»Als Jude im deutschen Fußball« erzählt das Leben von Martin Abraham Stock

Viel zu spät gewürdigt

Der deutsche Jude Martin Abraham Stock war am Wiederaufbau des DFB nach dem Nationalsozialismus beteiligt – eine neue Biographie erzählt seine Geschichte.

Flughafen Frankfurt/Main, Oktober 1950. Sepp Herberger, der damalige Trainer der DFB-Auswahl, die vier Jahre später in Bern Fußball-Weltmeister werden sollte, hat sich eingefunden, um sich von einem alten Weggefährten zu verabschieden. Der aus Hamburg stammende Martin Stock, einst selbstän­diger Tuchgroßhändler, aber seit 1934 erwerbslos, ist auf dem Weg nach Brasilien. Er will auswandern, weil er in Deutschland keine wirtschaftliche Perspektive mehr sieht.
Mehr als 50 Jahre später stößt der Politikwissenschaftler Arthur Heinrich in einer alten Ausgabe der Zeitschrift Sport Magazin auf einen Artikel, der das Zusammentreffen Herbergers und Stocks auf dem Flughafen schildert, bei dem auch Georg Xandry, der damalige Generalsekretär des DFB, anwesend ist. Heinrich hat den Namen Martin Stock zu dem Zeitpunkt noch nie gehört, aber eines weiß er sofort: Wenn der Bundestrainer und der DFB-Generalsekretär zum Flughafen kommen, um einen Mann zu verabschieden, der in ein neues Leben aufzubrechen gedenkt, muss es sich um eine bedeutende Person handeln. Heinrichs Interesse ist geweckt.
Was der Autor dann für seine Stock-Biographie »Als Jude im deutschem Fußball« recherchierte, entpuppt sich als wichtige Ergänzung zur bundesdeutschen Fußballgeschichtsschreibung: Martin Abraham Stock war, nachdem er unter anderem die Konzentrationslager Sachsenhausen und Bergen-Belsen überlebt hatte, als Mitglied des DFB-Spielausschusses am Wiederaufbau des Verbandes beteiligt – und in seiner Eigenschaft als kurzzeitiger Vorsitzender des Gremiums der erste Jude im Vorstand des DFB.

→ Aufgabenstellung
Überarbeiten Sie im Artikel über Martin Abraham Stock den Abschnitt, der mit den Worten „Flughafen Frankfurt/Main, Oktober“ beginnt und nach „Perspektive mehr sieht.“ endet, indem Sie „Brasilien“ durch „Argentinien“ ersetzen.

→ Datenauszug
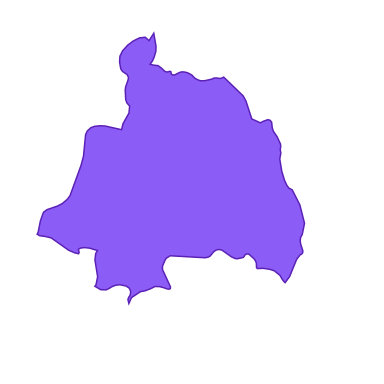 Dibër, Equal Earth projection, rotated 205°
{"feature_id": "ALB-1526", "entity_name": "Dibër", "entity_type": "County", "adm_level": 1, "iso_a3": "ALB", "parent_name": "Albania", "parent_adm1": "", "projection": "equal_earth", "projection_center": [20.235, 41.61], "detail": "fine", "context": "isolated", "style": "filled", "palette": "violet", "viewbox_px": 384, "rotation_deg": 205, "n_neighbors": 0, "source": "natural_earth", "source_scale": "10m", "svg_char_len": 2398}
<svg xmlns="http://www.w3.org/2000/svg" viewBox="0 0 384 384"><g transform="rotate(205 192 192)"><path d="M314.3,283.6L314.7,284.6L314.6,290.6L312.3,298.0L309.1,304.0L304.7,309.5L299.8,312.5L294.9,311.0L293.7,319.7L286.1,308.7L284.2,304.2L283.3,298.3L283.2,294.0L284.0,290.1L280.9,290.6L276.1,292.2L271.8,291.3L267.7,289.9L265.6,290.1L264.3,290.9L263.3,291.9L262.1,292.2L260.6,290.2L259.1,289.9L257.2,290.7L253.9,295.0L251.8,296.7L249.3,297.6L246.6,298.2L241.7,298.0L238.0,296.5L234.9,296.1L231.8,296.3L229.0,297.4L226.6,298.9L221.5,302.9L220.5,304.3L219.2,305.1L218.0,305.7L215.8,306.3L214.6,306.8L213.7,307.3L211.8,309.5L186.2,300.7L181.5,297.2L168.7,283.5L159.2,283.6L157.3,286.2L153.7,289.7L151.4,290.0L149.3,288.9L146.4,284.1L144.0,281.5L138.3,278.1L132.1,272.9L131.0,271.1L130.4,269.4L130.0,267.8L128.1,265.1L127.6,263.8L127.2,262.0L126.4,259.0L119.3,248.6L112.8,241.4L108.8,238.1L105.9,236.5L102.1,236.3L88.8,225.9L76.8,211.2L74.1,200.0L74.4,196.8L73.3,193.5L71.7,191.0L66.6,185.4L66.0,183.6L66.4,182.0L67.4,180.8L68.7,175.3L67.8,156.6L69.3,149.2L70.4,149.5L73.2,150.9L77.0,153.6L84.4,155.4L89.2,154.7L95.2,152.9L100.5,150.2L101.6,150.8L103.6,154.7L105.0,156.1L107.3,157.6L114.1,159.7L116.3,159.0L117.4,157.2L117.5,155.5L117.9,154.4L119.0,153.4L123.1,150.4L125.3,149.9L128.8,149.9L140.5,152.0L143.6,151.2L145.8,149.3L147.1,146.9L148.5,141.6L149.9,139.7L152.4,137.9L184.8,125.0L187.4,121.0L187.6,118.4L187.4,112.2L185.9,109.2L171.4,96.9L170.8,95.4L171.6,94.3L173.8,93.6L177.3,93.3L181.5,92.5L185.6,90.7L188.6,86.9L192.9,82.5L196.6,79.9L202.2,70.7L202.1,64.3L204.6,67.4L204.8,68.7L204.8,70.3L204.5,71.8L204.8,74.0L205.8,76.3L208.4,78.4L212.0,78.9L218.1,77.5L221.7,75.3L224.5,72.4L226.4,69.5L228.5,67.0L233.5,64.9L240.2,65.5L239.7,66.9L241.7,75.3L251.2,89.3L253.3,95.6L252.9,99.0L261.2,97.8L265.9,96.2L269.3,94.1L270.7,92.1L269.7,90.7L268.7,89.5L268.7,88.1L272.4,87.3L279.3,87.1L300.2,90.9L305.8,89.8L311.6,88.0L314.5,88.3L314.5,90.7L317.2,101.8L317.8,108.1L318.0,111.0L315.9,114.8L308.0,122.4L304.7,126.7L302.0,132.5L301.0,137.2L303.8,169.1L305.5,178.6L312.7,199.1L312.7,202.0L312.7,202.9L310.9,207.5L308.0,210.4L303.5,213.1L298.6,215.1L282.2,218.7L283.4,225.0L282.5,236.9L284.8,243.5L288.6,245.2L291.2,247.8L294.8,254.7L295.5,255.9L296.6,259.3L297.3,266.6L298.0,269.0L300.4,271.0L306.0,271.9L308.6,273.5L312.6,279.2L314.3,283.6Z" fill="#8b5cf6" stroke="#5b21b6" stroke-width="1.5"/></g></svg>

→ Schriftliche Lösung
Flughafen Frankfurt/Main, Oktober 1950. Sepp Herberger, der damalige Trainer der DFB-Auswahl, die vier Jahre später in Bern Fußball-Weltmeister werden sollte, hat sich eingefunden, um sich von einem alten Weggefährten zu verabschieden. Der aus Hamburg stammende Martin Stock, einst selbstän­diger Tuchgroßhändler, aber seit 1934 erwerbslos, ist auf dem Weg nach Argentinien. Er will auswandern, weil er in Deutschland keine wirtschaftliche Perspektive mehr sieht.